Star Wars tends to belie its own surface-level, simplified versions of good and evil (Elizabethan Manichaeism) throughout the series with these very complications. Returning to my earlier days of the Star Wars expanded universe material, Star Wars: Tie Fighter was the first experience where I questioned my assumptions about who represented the right side of history in the Star Wars universe. Playing as a TIE fighter pilot fighting to restore order to the galaxy was a completely different experience from what I had expected from watching the films. It was alineating, at first, playing the game from the perspective of the Empire after experiencing the conflict from the perspective of Rebels. I only later understood the mental refiguring that came with playing the “villain” and not as Luke Skywalker, Princess Leia, or Han Solo… or Dash Rendar. As a young kid, I couldn’t fathom a perspective which viewed the Rebel Alliance as any kind of villainous entity, but recalling TIE Fighter now adds further complexity to my questions about violence in Star Wars: how does the series present violent conflict, and what happens to those instances when the perspectives and paradigms of war change? What happens after the Old Republic? After the Empire? Where do the next evils come from?

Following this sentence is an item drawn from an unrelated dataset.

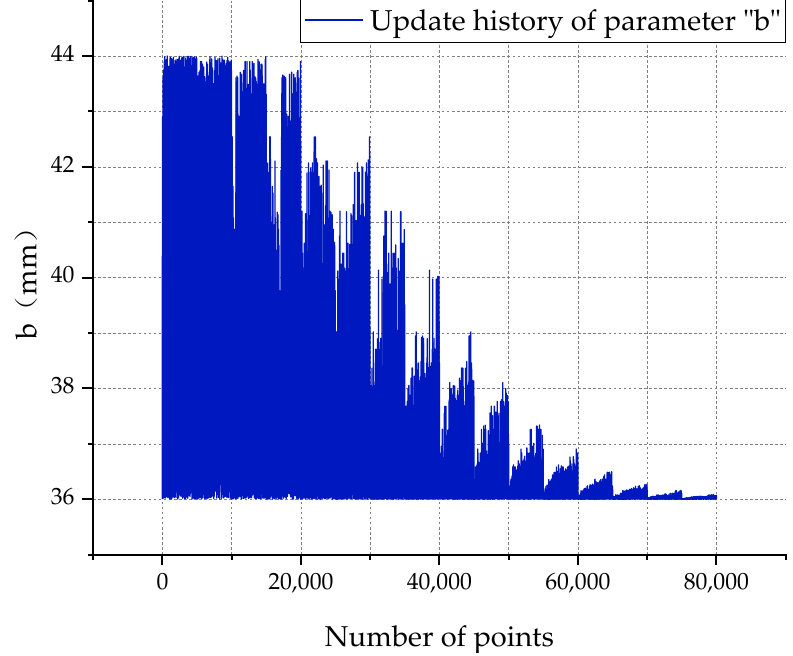
Figure 21. The iterative process of parameter “b”.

I would argue that one of Star Wars’s lessons, aside from the various permutations of violence and conflcit natural to a government reminiscent to a “democratic society” is that there is no “next” evil. Here, violence begets violence, takes many forms, and is always constant. Though most of the older Extended Universe material has been thrown out with Disney’s 2012 purchase of Lucasfilm, much of what has been left had previously been established, although in different forms. The Imperial Remnant eventually becomes the First Order of Supreme Leader Snoke and Kylo Ren’s, while the New Republic exists, with a proxy in the Resistance to combat the First Order. The galactic political dynamics have changed, to an extent, but there is no less strife in the galaxy than there was before the death of Palpatine and Anakin’s redemption. Mapped against Disney’s and Abram’s nostalgic reboot of the franchise, the questions about violence we see from the original trilogy, as well as the prequels, reappear here, too.